Severe or refractory disease

• High‑dose oral and topical 5-ASAs
• Systemic corticosteroids
• Anti-TNF therapy; (e.g., adalimumab, golimumab, or infliximab)
• Calcineurin antagonists (e.g., cyclosporine, tacrolimus)
• Thiopurines (e.g., azathioprine) may be considered but are no longer recommended as monotherapy due to lack of efficacy ^[3]
• Referral for surgical proctocolectomy (see below)

Systemic corticosteroids should only be used for the treatment of an active flare and are not recommended as a maintenance medication for ulcerative colitis!

Surgical intervention

• Goal
  • Curative approach with full recovery
  • Reduce risk of colorectal cancer
• Indications
  • Emergent: Acute complications despite adequate conservative management (e.g., toxic megacolon, perforation, sepsis, uncontrolled bleeding, etc.)
  • Elective: epithelial dysplasia, severe relapses, long-term dependence on steroids, impairment of the patient's general condition
• Procedure: proctocolectomy with an ileal pouch-anal anastomosis (IPAA or J pouch)
  • Resection of the entire colon and rectal mucosa while sparing the anal sphincters.
  • Loops of small intestine (serving as the pouch) are used to create an artificial rectum (reservoir for feces) and thus a continence-conserving connection between the ileum and anus.

In contrast to Crohn disease, ulcerative colitis can be cured surgically (proctocolectomy)!

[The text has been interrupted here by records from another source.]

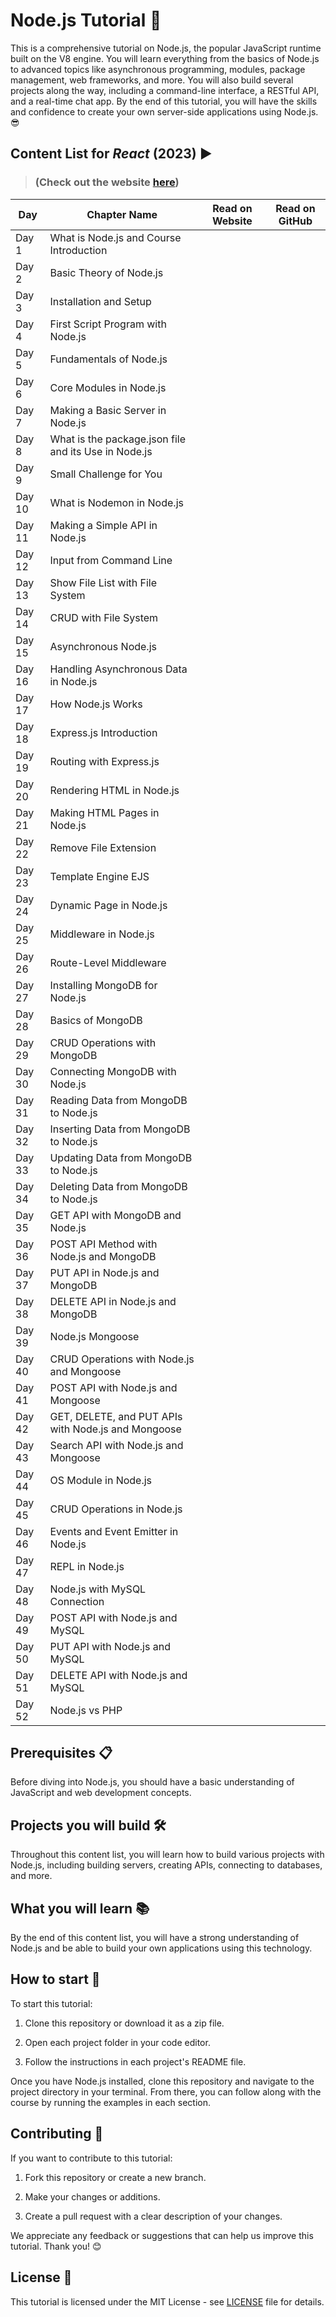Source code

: # Node.js Tutorial 🚀

This is a comprehensive tutorial on Node.js, the popular JavaScript runtime built on the V8 engine. You will learn everything from the basics of Node.js to advanced topics like asynchronous programming, modules, package management, web frameworks, and more. You will also build several projects along the way, including a command-line interface, a RESTful API, and a real-time chat app. By the end of this tutorial, you will have the skills and confidence to create your own server-side applications using Node.js. 😎

## Content List for *React* (2023) ▶️

>  ### (Check out the website [here](https://codexam.vercel.app/docs/node))

| **Day** | **Chapter Name** | **Read on Website** | **Read on GitHub** |
| --- | --- | --- | --- |
| Day 1 | What is Node.js and Course Introduction |  |  |
| Day 2 | Basic Theory of Node.js |  |  |
| Day 3 | Installation and Setup |  |  |
| Day 4 | First Script Program with Node.js |  |  |
| Day 5 | Fundamentals of Node.js |  |  |
| Day 6 | Core Modules in Node.js |  |  |
| Day 7 | Making a Basic Server in Node.js |  |  |
| Day 8 | What is the package.json file and its Use in Node.js |  |  |
| Day 9 | Small Challenge for You |  |  |
| Day 10 | What is Nodemon in Node.js |  |  |
| Day 11 | Making a Simple API in Node.js |  |  |
| Day 12 | Input from Command Line |  |  |
| Day 13 | Show File List with File System |  |  |
| Day 14 | CRUD with File System |  |  |
| Day 15 | Asynchronous Node.js |  |  |
| Day 16 | Handling Asynchronous Data in Node.js |  |  |
| Day 17 | How Node.js Works |  |  |
| Day 18 | Express.js Introduction |  |  |
| Day 19 | Routing with Express.js |  |  |
| Day 20 | Rendering HTML in Node.js |  |  |
| Day 21 | Making HTML Pages in Node.js |  |  |
| Day 22 | Remove File Extension |  |  |
| Day 23 | Template Engine EJS |  |  |
| Day 24 | Dynamic Page in Node.js |  |  |
| Day 25 | Middleware in Node.js |  |  |
| Day 26 | Route-Level Middleware |  |  |
| Day 27 | Installing MongoDB for Node.js |  |  |
| Day 28 | Basics of MongoDB |  |  |
| Day 29 | CRUD Operations with MongoDB |  |  |
| Day 30 | Connecting MongoDB with Node.js |  |  |
| Day 31 | Reading Data from MongoDB to Node.js |  |  |
| Day 32 | Inserting Data from MongoDB to Node.js |  |  |
| Day 33 | Updating Data from MongoDB to Node.js |  |  |
| Day 34 | Deleting Data from MongoDB to Node.js |  |  |
| Day 35 | GET API with MongoDB and Node.js |  |  |
| Day 36 | POST API Method with Node.js and MongoDB |  |  |
| Day 37 | PUT API in Node.js and MongoDB |  |  |
| Day 38 | DELETE API in Node.js and MongoDB |  |  |
| Day 39 | Node.js Mongoose |  |  |
| Day 40 | CRUD Operations with Node.js and Mongoose |  |  |
| Day 41 | POST API with Node.js and Mongoose |  |  |
| Day 42 | GET, DELETE, and PUT APIs with Node.js and Mongoose |  |  |
| Day 43 | Search API with Node.js and Mongoose |  |  |
| Day 44 | OS Module in Node.js |  |  |
| Day 45 | CRUD Operations in Node.js |  |  |
| Day 46 | Events and Event Emitter in Node.js |  |  |
| Day 47 | REPL in Node.js |  |  | 
| Day 48 | Node.js with MySQL Connection |  |  | 
| Day 49 | POST API with Node.js and MySQL |  |  |
| Day 50 | PUT API with Node.js and MySQL |  |  |
| Day 51 | DELETE API with Node.js and MySQL |  |  |
| Day 52 | Node.js vs PHP |  |  |

## Prerequisites 📋

Before diving into Node.js, you should have a basic understanding of JavaScript and web development concepts.

## Projects you will build 🛠️

Throughout this content list, you will learn how to build various projects with Node.js, including building servers, creating APIs, connecting to databases, and more.

## What you will learn 📚

By the end of this content list, you will have a strong understanding of Node.js and be able to build your own applications using this technology.


## How to start 🚀

To start this tutorial:

1. Clone this repository or download it as a zip file.

2. Open each project folder in your code editor.

3. Follow the instructions in each project's README file.

Once you have Node.js installed, clone this repository and navigate to the project directory in your terminal. From there, you can follow along with the course by running the examples in each section.

## Contributing 💖

If you want to contribute to this tutorial:

1. Fork this repository or create a new branch.

2. Make your changes or additions.

3. Create a pull request with a clear description of your changes.

We appreciate any feedback or suggestions that can help us improve this tutorial. Thank you! 😊

## License 📄

This tutorial is licensed under the MIT License - see [LICENSE](LICENSE) file for details.
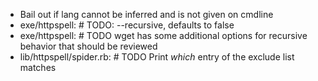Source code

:* Bail out if lang cannot be inferred and is not given on cmdline
* exe/httpspell:    # TODO: --recursive, defaults to false
* exe/httpspell:    # TODO wget has some additional options for recursive behavior that should be reviewed
* lib/httpspell/spider.rb:          # TODO Print _which_ entry of the exclude list matches
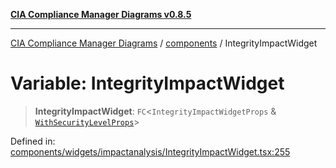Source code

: [**CIA Compliance Manager Diagrams v0.8.5**](../../README.md)

***

[CIA Compliance Manager Diagrams](../../modules.md) / [components](../README.md) / IntegrityImpactWidget

# Variable: IntegrityImpactWidget

> **IntegrityImpactWidget**: `FC`\<`IntegrityImpactWidgetProps` & [`WithSecurityLevelProps`](../../typedoc-entry/interfaces/WithSecurityLevelProps.md)\>

Defined in: [components/widgets/impactanalysis/IntegrityImpactWidget.tsx:255](https://github.com/Hack23/cia-compliance-manager/blob/b7c3bc9644fb5b9d82b5b184ba290206da25104b/src/components/widgets/impactanalysis/IntegrityImpactWidget.tsx#L255)
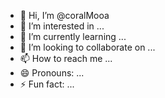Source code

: - 👋 Hi, I’m @coralMooa
- 👀 I’m interested in ...
- 🌱 I’m currently learning ...
- 💞️ I’m looking to collaborate on ...
- 📫 How to reach me ...
- 😄 Pronouns: ...
- ⚡ Fun fact: ...

<!---
coralMooa/coralMooa is a ✨ special ✨ repository because its `README.md` (this file) appears on your GitHub profile.
You can click the Preview link to take a look at your changes.
--->

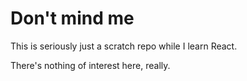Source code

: # Don't mind me
This is seriously just a scratch repo while I learn React.

There's nothing of interest here, really.
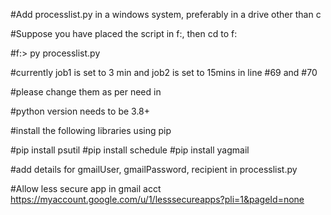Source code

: #Add processlist.py in a windows system, preferably in a drive other than c

#Suppose you have placed the script in f:, then cd to f:

#f:\> py processlist.py

#currently job1 is set to 3 min and job2 is set to 15mins in line #69 and #70

#please change them as per need in 

#python version needs to be 3.8+

#install the following libraries using pip

#pip install psutil
#pip install schedule
#pip install yagmail

#add details for gmailUser, gmailPassword, recipient in processlist.py

#Allow less secure app in gmail acct https://myaccount.google.com/u/1/lesssecureapps?pli=1&pageId=none
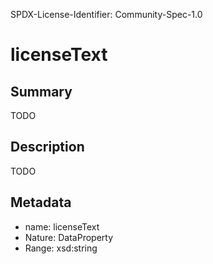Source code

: SPDX-License-Identifier: Community-Spec-1.0

# licenseText

## Summary

TODO

## Description

TODO

## Metadata

- name: licenseText
- Nature: DataProperty
- Range: xsd:string
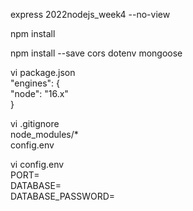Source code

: express 2022nodejs_week4 --no-view  

npm install  

npm install --save cors dotenv mongoose  

vi package.json  
"engines": {  
    "node": "16.x"  
}  
  
vi .gitignore  
node_modules/*  
config.env  
  
vi config.env  
PORT=  
DATABASE=  
DATABASE_PASSWORD=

References:^{[5][17][18][19]}

• Gastrointestinal bleeding (both acute and chronic)
• Toxic megacolon
• Perforation → peritonitis
• Fulminant colitis; : A condition of severe bowel inflammation that typically causes > 10 stools per day, lower gastrointestinal bleeding, abdominal pain, and abdominal distension.
• ↑ Risk of cancer (see colorectal carcinoma)
  • Risk increases with increased duration and/or extent of disease
  • Risk is not significantly increased in patients with mild UC
  • Prevention: Screening colonoscopy with biopsies every 1–3 years starting 8 years after the initial diagnosis to screen for colorectal cancer ^[3]
• Colonic stenosis
• Amyloidosis

References:^[16][20]

We list the most important complications. The selection is not exhaustive.